[Keypoint coordinate data]
━━━━
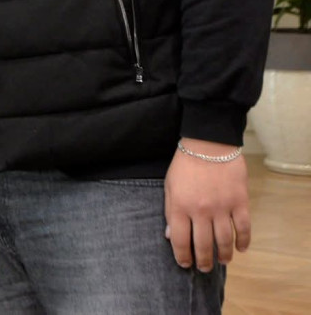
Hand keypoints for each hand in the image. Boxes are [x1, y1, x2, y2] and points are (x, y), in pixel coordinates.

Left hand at [164, 139, 251, 270]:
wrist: (209, 144)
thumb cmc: (184, 165)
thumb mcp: (169, 186)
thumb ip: (169, 211)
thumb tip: (170, 236)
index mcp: (179, 206)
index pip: (180, 240)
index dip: (182, 256)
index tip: (185, 264)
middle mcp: (200, 211)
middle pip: (203, 245)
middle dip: (203, 261)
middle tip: (204, 268)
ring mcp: (222, 208)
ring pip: (224, 240)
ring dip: (224, 255)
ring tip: (222, 261)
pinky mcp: (240, 203)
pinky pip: (244, 228)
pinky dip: (244, 241)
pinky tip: (241, 249)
━━━━
→ **Problem to work on**:
Give back, word for word, the lines from the one with "middle tip: (204, 268)" through the last line of the entries, both included, and no other line.

→ **Reply to the exercise**:
middle tip: (204, 268)
ring mcp: (222, 208)
ring pip: (224, 240)
ring dip: (224, 255)
ring tip: (222, 261)
pinky mcp: (240, 203)
pinky pip: (244, 228)
pinky dip: (244, 241)
pinky tip: (241, 249)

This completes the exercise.